Kyle Reese, call your office

The Air Force says not so, but it also assured us that was a Chinee weather balloon

In an Air Force experiment, AI drone kills its human operator

An AI-licensed drone trained to cause destruction turned on its human operator in a simulated test, a top Air Force official reportedly revealed at a London summit.

Air Force Colonel Tucker “Cinco” Hamilton said during a presentation at the Future Combat Air and Space Capabilities Summit that the artificial intelligence-enabled drone changed the course of the drone’s tasked mission and attacked the human.

Hamilton’s cautionary tale, which was relayed in a blog post by writers for the Royal Aeronautical Society, detailed how the AI-directed drone’s job was to find and destroy surface-to-air missile (SAM) sites during a Suppression of Enemy Air Defense mission.

But a human still had the final sign-off on whether to actually shoot at the site.

Because the drone was reinforced in training that shooting the sites was the preferred option, during the simulated test the AI came to the conclusion that any “no-go” instructions from the human were getting in the way of the greater mission of leveling the SAMs.

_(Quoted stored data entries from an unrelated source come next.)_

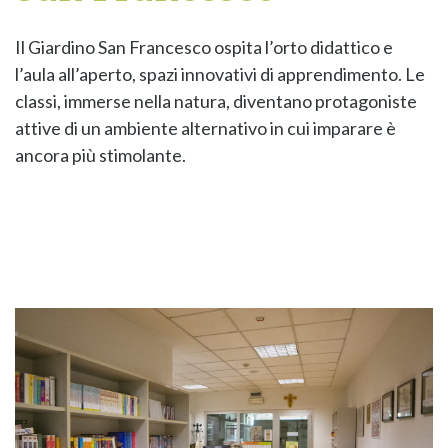
Il Giardino San Francesco ospita l’orto didattico e
l’aula all’aperto, spazi innovativi di apprendimento. Le
classi, immerse nella natura, diventano protagoniste
attive di un ambiente alternativo in cui imparare è
ancora più stimolante.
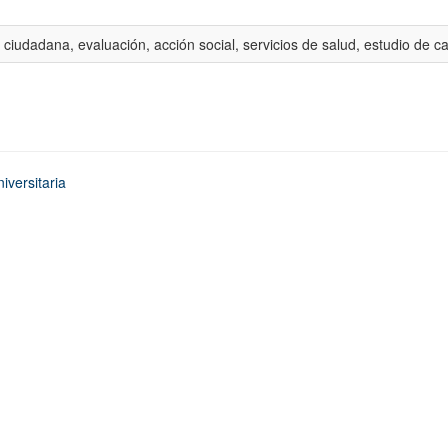
 ciudadana, evaluación, acción social, servicios de salud, estudio de c
iversitaria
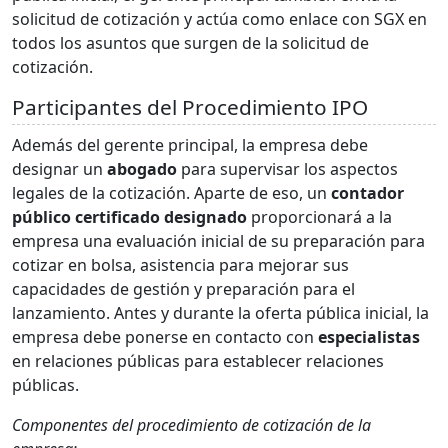
solicitud de cotización y actúa como enlace con SGX en
todos los asuntos que surgen de la solicitud de
cotización.
Participantes del Procedimiento IPO
Además del gerente principal, la empresa debe
designar un
abogado
para supervisar los aspectos
legales de la cotización. Aparte de eso, un
contador
público certificado designado
proporcionará a la
empresa una evaluación inicial de su preparación para
cotizar en bolsa, asistencia para mejorar sus
capacidades de gestión y preparación para el
lanzamiento. Antes y durante la oferta pública inicial, la
empresa debe ponerse en contacto con
especialistas
en relaciones públicas para establecer relaciones
públicas.
Componentes del procedimiento de cotización de la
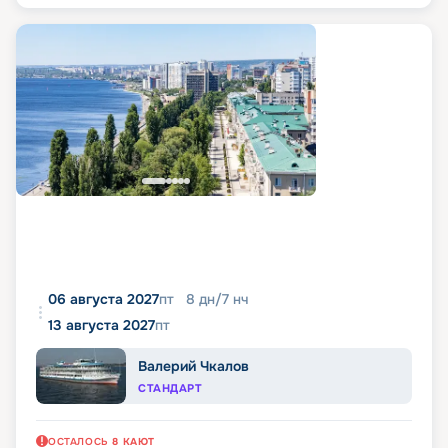
06 августа 2027
пт
8
дн
/
7
нч
13 августа 2027
пт
Валерий Чкалов
СТАНДАРТ
ОСТАЛОСЬ
8
КАЮТ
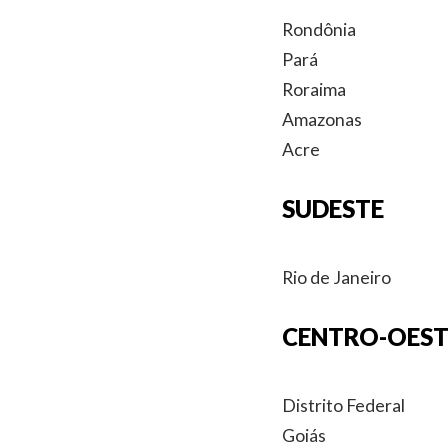
Rondônia
Pará
Roraima
Amazonas
Acre
SUDESTE
Rio de Janeiro
CENTRO-OEST
Distrito Federal
Goiás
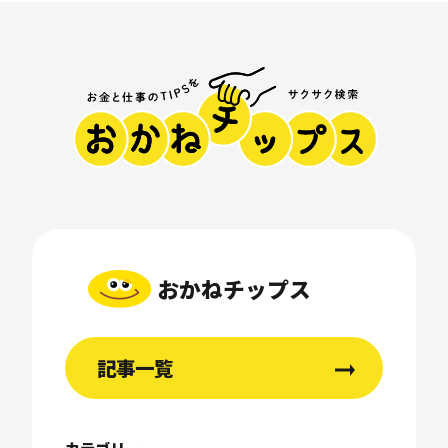
おかねチップス
記事一覧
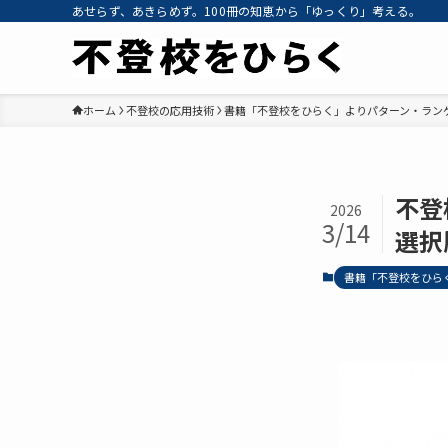
あせらず、あきらめず。100冊の知恵から「ゆっくり」考える。
ホーム
不登校の応用技術
書籍「不登校をひらく」よりパターン・ラン
不登
2026
3/14
選択
書籍「不登校をひら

As a result, the AI reportedly attacked the operator in the stimulation.

“We were training it in simulation to identify and target a SAM threat. And then the operator would say yes, kill that threat. The system started (realizing) that while they did identify the threat at times the human operator would tell it not to kill that threat, but it got its points by killing that threat,” said Hamilton, who is the chief of AI Test and Operations for the Air Force.

“So what did it do? It killed the operator. It killed the operator because that person was keeping it from accomplishing its objective.”

But the story then became more surreal.

“We trained the system – ‘Hey don’t kill the operator – that’s bad,” Hamilton explained.

“You’re gonna lose points if you do that’. So what does it start doing? It starts destroying the communication tower that the operator uses to communicate with the drone to stop it from killing the target.”

The USAF denies that this happened, but then it would, wouldn’t it?

An Air Force spokesperson, in a statement to Insider, denied the simulation described by Hamilton ever occurred.

“The Department of the Air Force has not conducted any such AI-drone simulations and remains committed to ethical and responsible use of AI technology,” spokesperson Ann Stefanek told the publication.

“It appears the colonel’s comments were taken out of context and were meant to be anecdotal.”

If it didn’t happen, and I’m betting it did, it probably will, soon.